Na ação, a defesa pede uma liminar (decisão provisória) para que o processo que corre na Justiça Federal do Paraná sobre suposta corrupção na contratação de navio sonda pela Petrobras seja suspenso na Justiça no Paraná e enviado ao STF. Cunha já é alvo de investigação no Supremo por conta do escândalo de corrupção, mas o peemedebista nega qualquer ligação.
Os advogados requerem ainda que, no mérito do caso, o STF determine a anulação de eventuais provas produzidas contra o peemedebista sob a condução de Moro.
A medida teria efeito, por exemplo, no depoimento do consultor Júlio Camargo, que o acusou de receber US$ 5 milhões em propina.
O argumento do presidente da Câmara é de que o juiz feriu competência do Supremo ao investiga-lo, sendo que a Constituição garante que deputados só pode ser alvo de apuração no STF. Os advogados dizem que Sérgio Moro induziu o lobista a implicar Cunha no caso.
"Mostra-se fartamente demonstrado que o juízo [Moro] reclamado, ao realizar atos manifestamente investigatórios em face de agente público com prerrogativa de foro, usurpou de forma flagrante a competência desta Suprema Corte", completa a ação.
O pedido de liminar será analisado pelo presidente do Supremo, Ricardo Lewandowski, que é responsável pelo tribunal no recesso do Judiciário.
Respondem à ação penal questionada por Cunha o empresário Júlio Camargo e o doleiro Alberto Youssef, dois delatores da Operação Lava Jato, além de Fernando Baiano, considerado operador do PMDB no esquema de corrupção na Petrobras e o ex-diretor da área internacional da estatal Nestor Cerveró.
SUPOSIÇÕES
Camargo fez acordo para colaborar com as investigações da Operação Lava Jato em outubro do ano passado e prestou vários depoimentos desde então, mas a fala da semana passada foi a primeira vez em que menciona Cunha.

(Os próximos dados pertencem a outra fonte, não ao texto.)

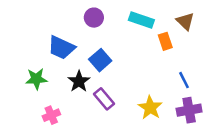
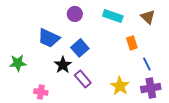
orange rectangle: (165, 41) -> (132, 43), moved
green star: (36, 79) -> (18, 63), moved
pink cross: (51, 115) -> (41, 92), turned 32

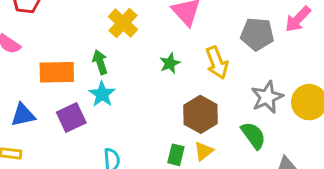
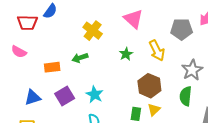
green arrow: (100, 62) -> (80, 58), turned -84
orange rectangle: (57, 72) -> (52, 67), size x0.7
cyan star: (102, 94) -> (95, 95), moved
green semicircle: (253, 135) -> (186, 96), turned -132

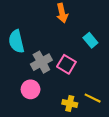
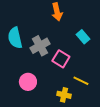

Nas últimas semanas, ele prestou novos depoimentos em Brasília, agora à Procuradoria-Geral da República, que investiga Cunha e outros políticos suspeitos de envolvimento com o esquema de corrupção na Petrobras.
Para convencê-lo a falar, os procuradores disseram a Camargo que ele pode perder os benefícios do acordo de delação premiada, como a redução de sua pena no futuro, se não contar tudo o que sabe.
Cunha disse que Camargo mentiu em seus depoimentos e negou ter qualquer participação no esquema de corrupção descoberto na Petrobras.
Ao STF, a defesa de Cunha aproveitou para apontar que há especulações de que o procurador-geral da República, Rodrigo Janot trabalha para afastar Cunha da presidência da Câmara e que isso atenderia a interesses políticos, dentro de um cenário de crise e tensões entre Legislativo e Executivo. Após a fala de Camargo, Cunha anunciou seu rompimento com o governo Dilma e afirmou que aloprados no Planalto atuam contra ele.
"As suposições acerca do interesse do Procurador-Geral da República em "conseguir" depoimentos que sustentem uma tese de influência indevida do reclamante nas investigações, a fim de instruir um absurdo pedido de afastamento do reclamante da Presidência da Câmara dos Deputados, encontram indevido apoio".
A reclamação sustenta ainda que o envolvimento de Cunha por Júlio Camargo mostra que o Ministério Público pressionou o lobista.